▸ Instructions to follow: Copy the ABI chapter diff in full, character for character.

▸ Document extract:
────────────────────────────────────────
Start abi chapter.

Author: chorman0773

src/abi.md

@@ -1,21 +1,126 @@
 # Application Binary Interface (ABI)
 
-This section documents features that affect the ABI of the compiled output of
-a crate.
+r[abi]
 
-See *[extern functions]* for information on specifying the ABI for exporting
-functions. See *[external blocks]* for information on specifying the ABI for
-linking external libraries.
+## ABI Compatibility
+
+r[abi.compatibility]
+
+r[abi.compatibilty.type]
+Two types, `T` and `U`, can be *abi compatible*.
+
+r[abi.compatibility.equivalence]
+Two types `T` and `U` are *abi compatible* if:
+* They are the same type,
+* `U` is *abi compatible* with `T`, or
+* There exists a type `V`, such that `T` is *abi compatible* with `V` an `V` is *abi compatuble* with `U`,
+
+> [!NOTE]
+> These properties ensure that *abi compatibility* is an equivalence relation.
────────────────────────────────────────
▸ Source information:
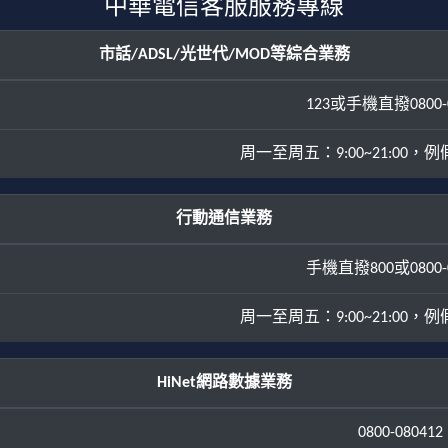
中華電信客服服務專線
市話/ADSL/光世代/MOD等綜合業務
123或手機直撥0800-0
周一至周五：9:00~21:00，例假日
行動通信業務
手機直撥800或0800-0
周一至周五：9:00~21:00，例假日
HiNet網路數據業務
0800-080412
────────────────────────────────────────
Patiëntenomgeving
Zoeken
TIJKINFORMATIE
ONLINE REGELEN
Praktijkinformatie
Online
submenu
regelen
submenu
────────────────────────────────────────
▸ Solution to the exercise:
Start abi chapter.

Author: chorman0773

src/abi.md

@@ -1,21 +1,126 @@
 # Application Binary Interface (ABI)
 
-This section documents features that affect the ABI of the compiled output of
-a crate.
+r[abi]
 
-See *[extern functions]* for information on specifying the ABI for exporting
-functions. See *[external blocks]* for information on specifying the ABI for
-linking external libraries.
+## ABI Compatibility
+
+r[abi.compatibility]
+
+r[abi.compatibilty.type]
+Two types, `T` and `U`, can be *abi compatible*.
+
+r[abi.compatibility.equivalence]
+Two types `T` and `U` are *abi compatible* if:
+* They are the same type,
+* `U` is *abi compatible* with `T`, or
+* There exists a type `V`, such that `T` is *abi compatible* with `V` an `V` is *abi compatuble* with `U`,
+
+> [!NOTE]
+> These properties ensure that *abi compatibility* is an equivalence relation.